:: RECORDED INFORMATION ::

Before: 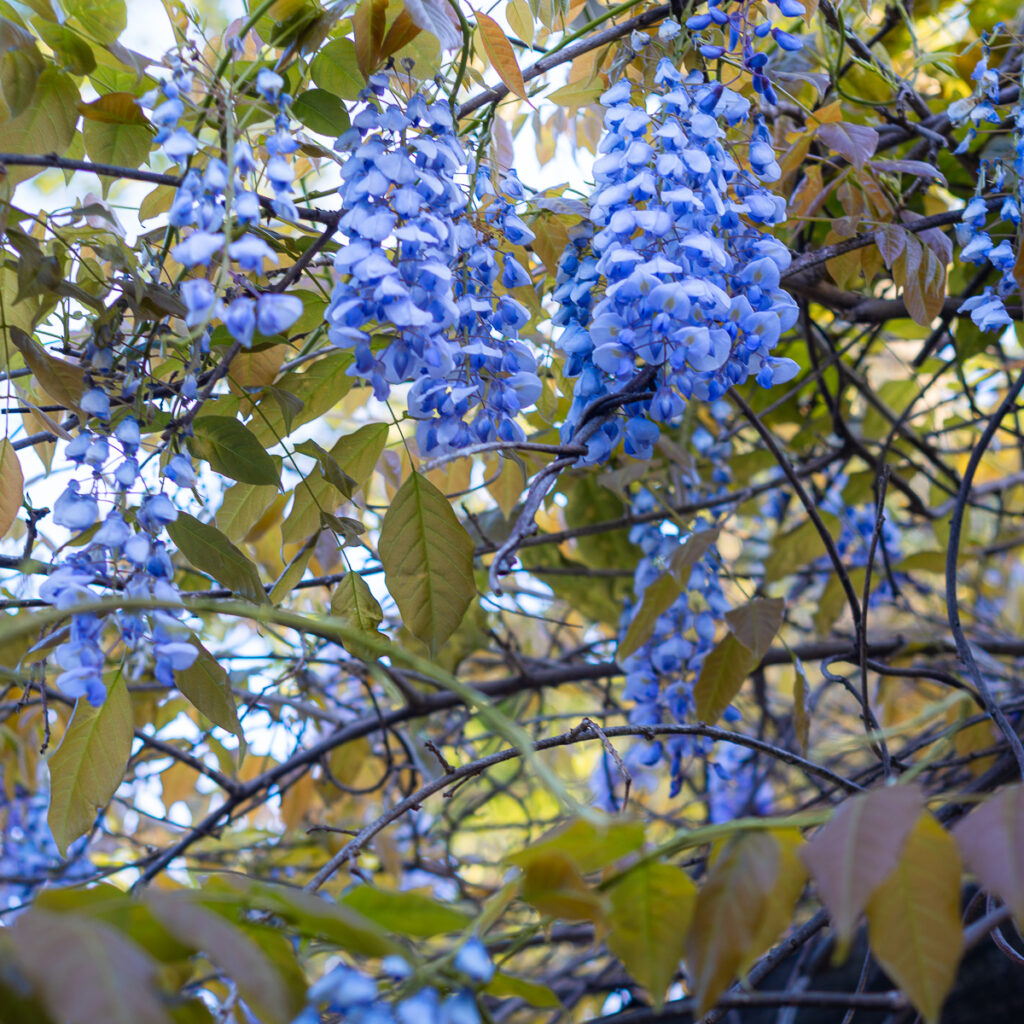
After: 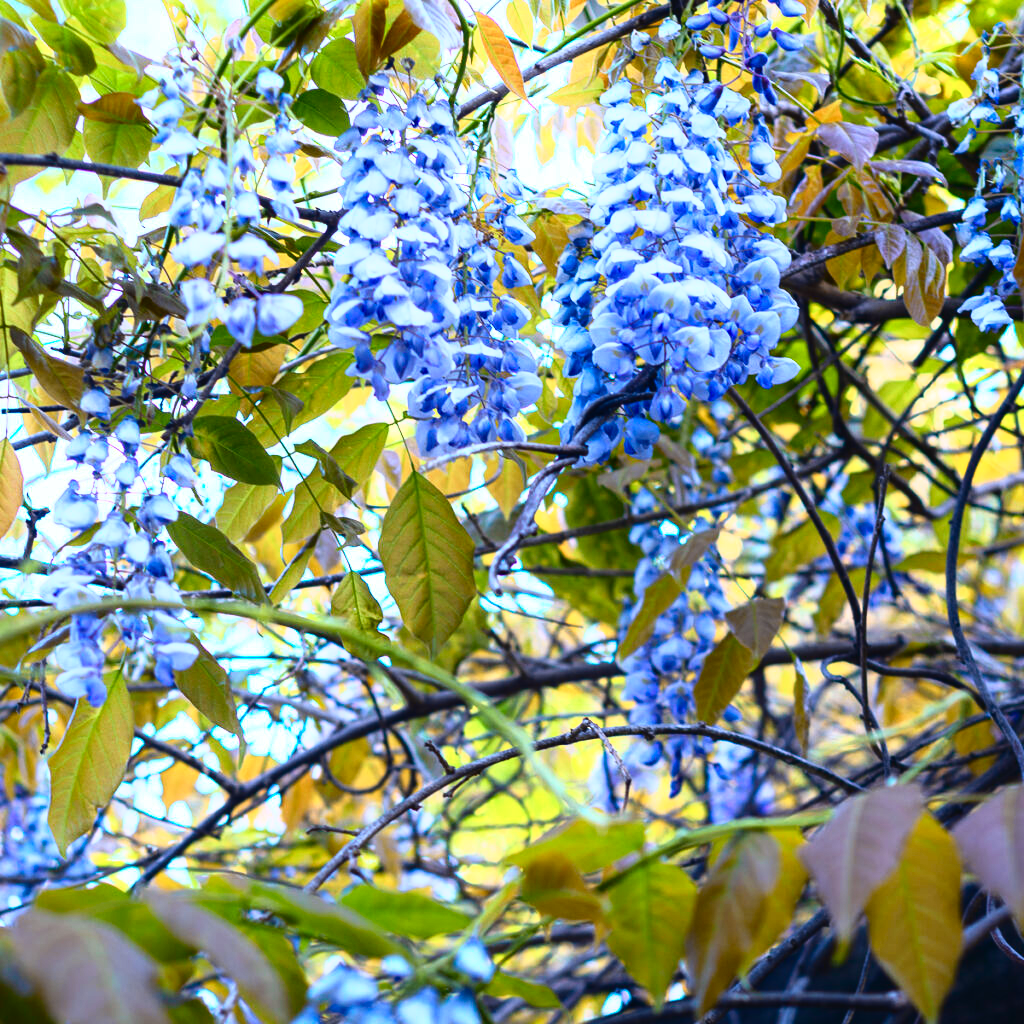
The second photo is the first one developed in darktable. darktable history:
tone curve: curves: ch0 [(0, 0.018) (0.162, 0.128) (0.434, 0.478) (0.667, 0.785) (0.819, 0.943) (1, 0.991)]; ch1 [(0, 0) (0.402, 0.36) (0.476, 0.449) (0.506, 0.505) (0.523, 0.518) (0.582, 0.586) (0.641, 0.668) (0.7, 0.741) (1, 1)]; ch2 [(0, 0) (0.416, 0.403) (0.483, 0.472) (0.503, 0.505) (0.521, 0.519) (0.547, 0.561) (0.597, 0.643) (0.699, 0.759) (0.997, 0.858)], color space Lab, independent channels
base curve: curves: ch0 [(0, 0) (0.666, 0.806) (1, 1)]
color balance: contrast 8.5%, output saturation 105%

* * *

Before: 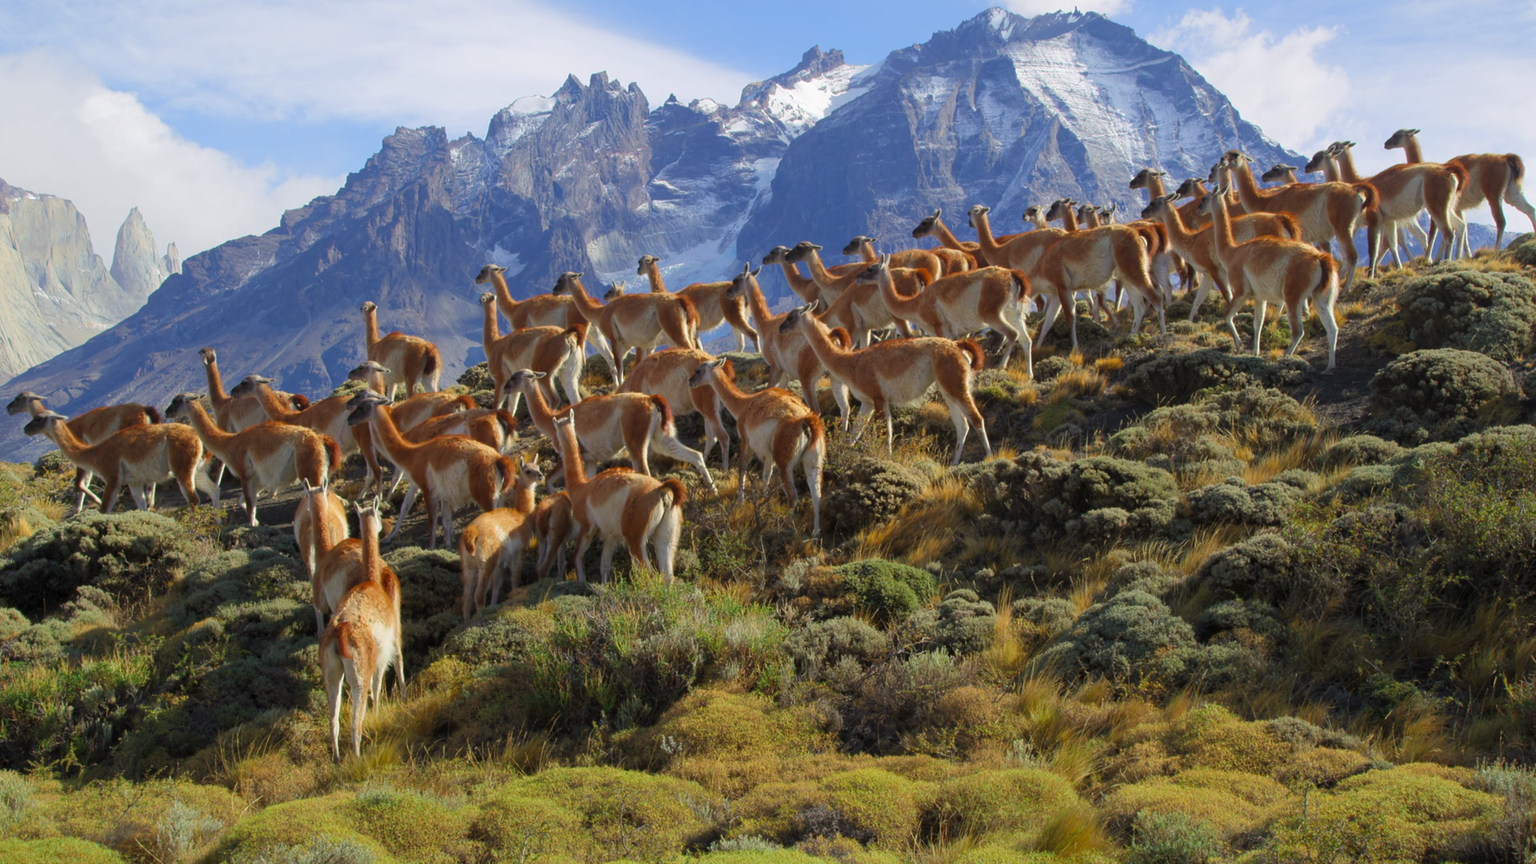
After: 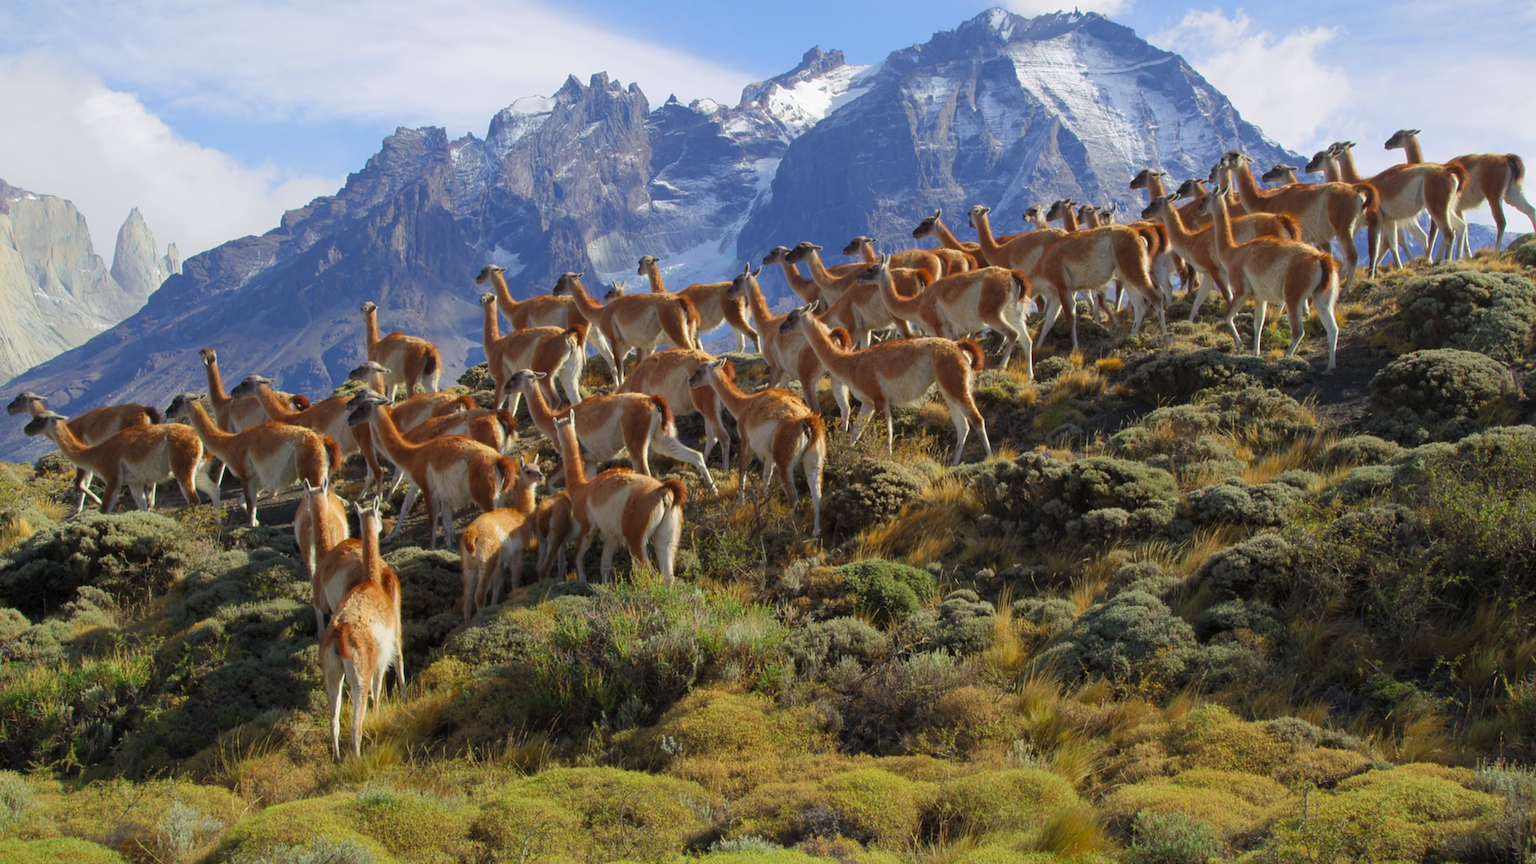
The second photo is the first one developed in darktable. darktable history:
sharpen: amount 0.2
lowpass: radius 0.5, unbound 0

:: TASK TO CARRY OUT ::
Find every line in the entries above that contains the word "color", and copy each of those lines in full.

:: TASK ANSWER ::
tone curve: curves: ch0 [(0, 0.018) (0.162, 0.128) (0.434, 0.478) (0.667, 0.785) (0.819, 0.943) (1, 0.991)]; ch1 [(0, 0) (0.402, 0.36) (0.476, 0.449) (0.506, 0.505) (0.523, 0.518) (0.582, 0.586) (0.641, 0.668) (0.7, 0.741) (1, 1)]; ch2 [(0, 0) (0.416, 0.403) (0.483, 0.472) (0.503, 0.505) (0.521, 0.519) (0.547, 0.561) (0.597, 0.643) (0.699, 0.759) (0.997, 0.858)], color space Lab, independent channels
color balance: contrast 8.5%, output saturation 105%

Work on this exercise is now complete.